_Exercise aim_
In the passage below about Ivan and Ivana, why does Ivana push Ivan to date and marry?

_Passage shown_
☆ ☆ ☆ ☆ ☆ ☆ ☆
Through it all, Ivan and Ivana remain close, too close: they burn with a physical and romantic desire for each other. Practical Ivana sees the need to date and marry, and pushes Ivan to do the same, believing it will give him social stability, but Ivan is so caught up with his admiration and lust for Ivana that he has no eyes for anyone else. His increasing social alienation from his sister is a cycle of positive reinforcement: as he grows farther from her, he becomes more bitter, leading him into the arms of the radical imam who tells him he must have admiration only for God. Weird as it is, Ivan and Ivana's attachment works as a representation of the ways in which our most intense and treasured attachments can be undone by insidious social forces. At the end of the novel--spoiler alert--Conde makes this painfully, literally clear, when Ivana becomes the first victim of Ivan's bloody Bataclan-style shooting rampage.
☆ ☆ ☆ ☆ ☆ ☆ ☆
(Saved data entries)

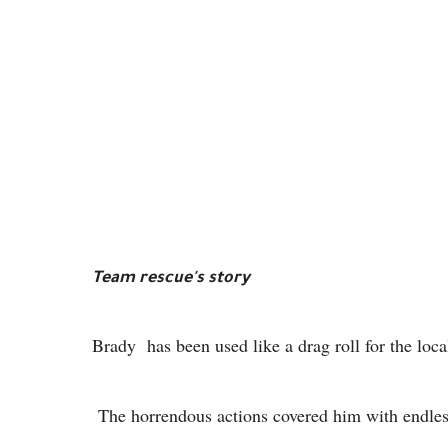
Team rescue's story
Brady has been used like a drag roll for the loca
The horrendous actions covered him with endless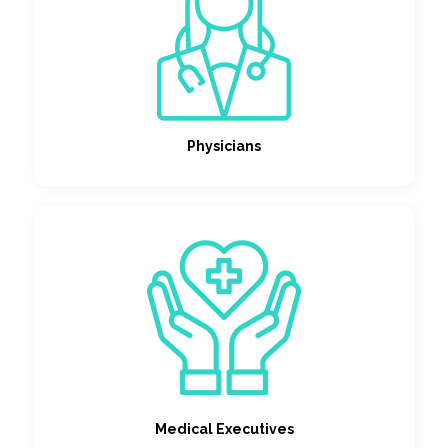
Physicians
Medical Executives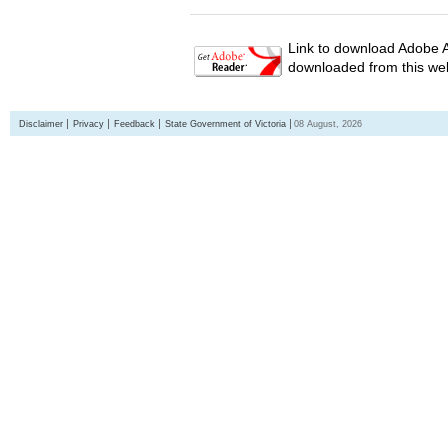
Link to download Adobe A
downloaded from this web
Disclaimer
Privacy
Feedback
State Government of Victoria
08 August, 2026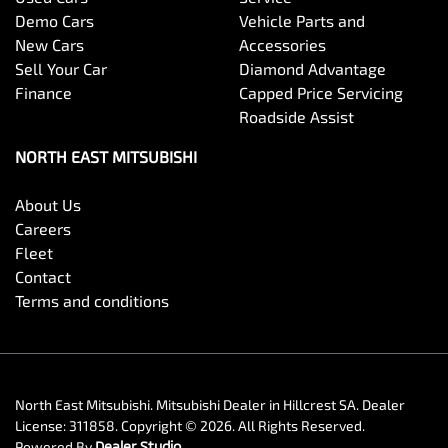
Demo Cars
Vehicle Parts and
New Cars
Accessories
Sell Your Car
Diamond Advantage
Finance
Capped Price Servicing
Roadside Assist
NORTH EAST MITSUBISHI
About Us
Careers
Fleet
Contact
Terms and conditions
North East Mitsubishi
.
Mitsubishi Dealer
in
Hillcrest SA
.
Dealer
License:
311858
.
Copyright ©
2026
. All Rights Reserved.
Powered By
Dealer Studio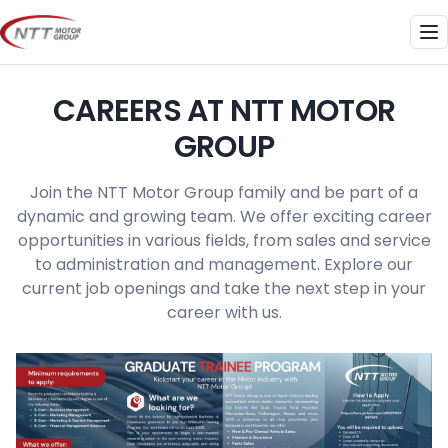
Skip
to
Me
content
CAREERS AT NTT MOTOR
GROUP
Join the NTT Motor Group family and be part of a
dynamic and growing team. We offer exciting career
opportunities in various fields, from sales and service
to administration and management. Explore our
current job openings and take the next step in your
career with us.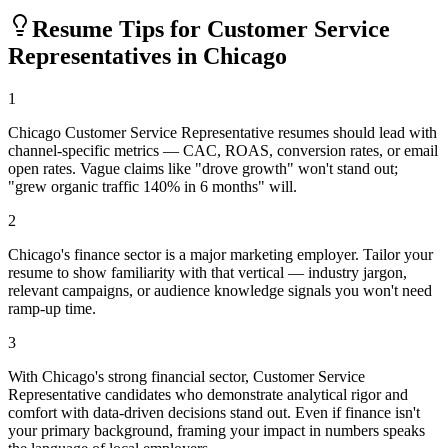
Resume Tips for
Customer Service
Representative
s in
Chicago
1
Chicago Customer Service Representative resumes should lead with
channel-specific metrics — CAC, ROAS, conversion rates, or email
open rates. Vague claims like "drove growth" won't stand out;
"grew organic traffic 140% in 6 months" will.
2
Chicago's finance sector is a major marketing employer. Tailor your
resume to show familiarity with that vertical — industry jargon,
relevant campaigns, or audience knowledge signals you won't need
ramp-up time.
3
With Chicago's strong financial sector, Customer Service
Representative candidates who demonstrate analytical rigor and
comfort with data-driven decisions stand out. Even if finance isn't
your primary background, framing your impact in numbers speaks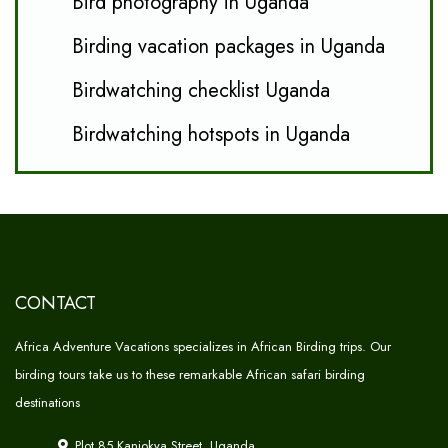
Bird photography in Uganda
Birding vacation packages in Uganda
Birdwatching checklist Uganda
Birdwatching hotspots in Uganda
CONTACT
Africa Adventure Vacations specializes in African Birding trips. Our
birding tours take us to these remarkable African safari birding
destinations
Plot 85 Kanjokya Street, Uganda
☆ ☆ ☆ ☆ ☆ ☆ ☆
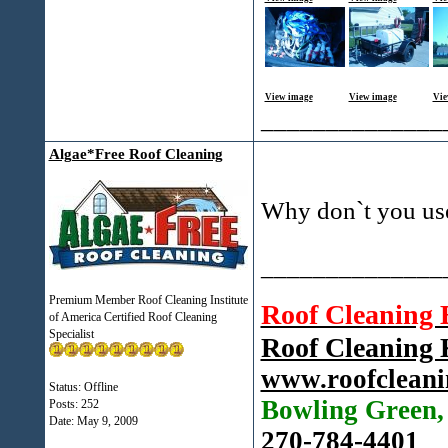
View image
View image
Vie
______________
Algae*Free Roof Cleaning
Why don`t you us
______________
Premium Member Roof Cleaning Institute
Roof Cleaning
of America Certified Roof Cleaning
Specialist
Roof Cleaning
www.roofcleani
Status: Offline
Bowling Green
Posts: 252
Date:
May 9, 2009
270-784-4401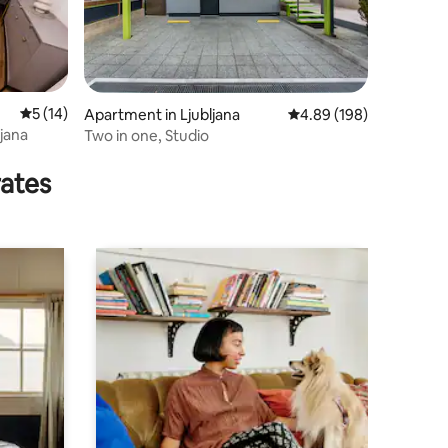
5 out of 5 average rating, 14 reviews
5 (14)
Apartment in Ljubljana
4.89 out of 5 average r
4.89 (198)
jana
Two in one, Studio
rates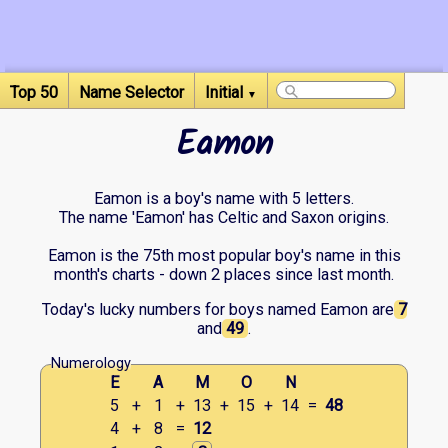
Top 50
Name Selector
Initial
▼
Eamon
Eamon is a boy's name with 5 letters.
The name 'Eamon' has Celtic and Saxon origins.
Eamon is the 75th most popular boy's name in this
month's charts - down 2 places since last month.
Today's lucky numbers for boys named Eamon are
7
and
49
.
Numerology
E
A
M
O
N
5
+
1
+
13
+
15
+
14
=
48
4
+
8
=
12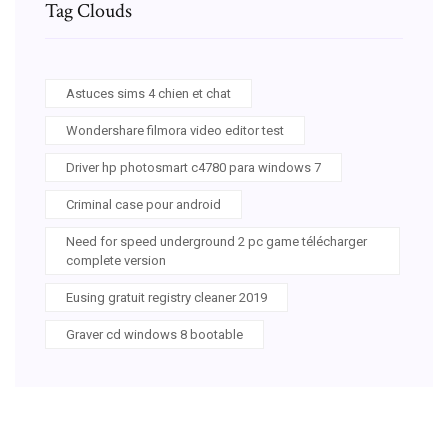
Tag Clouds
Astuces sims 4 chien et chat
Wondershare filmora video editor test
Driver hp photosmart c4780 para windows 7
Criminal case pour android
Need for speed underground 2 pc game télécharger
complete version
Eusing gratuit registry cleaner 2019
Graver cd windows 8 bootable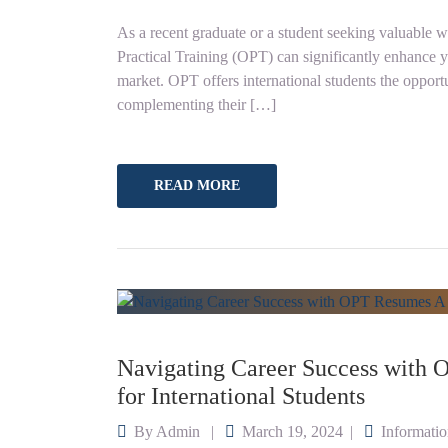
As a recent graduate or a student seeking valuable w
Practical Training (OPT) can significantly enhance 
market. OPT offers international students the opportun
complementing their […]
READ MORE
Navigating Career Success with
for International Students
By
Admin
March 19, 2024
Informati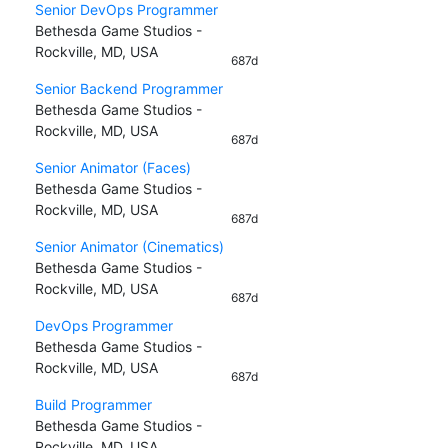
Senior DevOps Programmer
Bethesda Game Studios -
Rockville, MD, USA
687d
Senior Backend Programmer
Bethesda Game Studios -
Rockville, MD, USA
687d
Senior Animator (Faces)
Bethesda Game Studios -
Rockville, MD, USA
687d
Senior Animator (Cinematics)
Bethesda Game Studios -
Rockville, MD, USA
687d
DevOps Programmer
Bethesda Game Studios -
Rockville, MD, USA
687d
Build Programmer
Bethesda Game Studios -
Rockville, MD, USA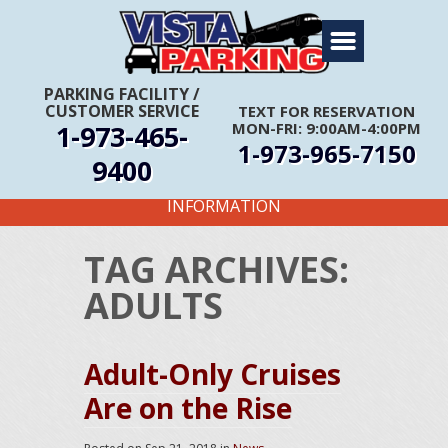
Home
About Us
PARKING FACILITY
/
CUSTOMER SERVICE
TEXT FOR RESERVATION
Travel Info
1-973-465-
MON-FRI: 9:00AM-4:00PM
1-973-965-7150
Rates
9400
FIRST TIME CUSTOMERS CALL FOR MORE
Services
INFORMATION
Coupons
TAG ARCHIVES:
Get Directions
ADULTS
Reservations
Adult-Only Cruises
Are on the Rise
☆ ☆ ☆ ☆ ☆ ☆ ☆
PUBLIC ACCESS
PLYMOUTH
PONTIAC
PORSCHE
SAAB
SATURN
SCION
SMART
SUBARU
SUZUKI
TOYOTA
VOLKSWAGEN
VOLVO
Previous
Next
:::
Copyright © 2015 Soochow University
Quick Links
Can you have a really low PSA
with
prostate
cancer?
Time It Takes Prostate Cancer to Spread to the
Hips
☆ ☆ ☆ ☆ ☆ ☆ ☆
_Written solution_
Ivana pushes Ivan to date and marry because she believes it will give him social stability.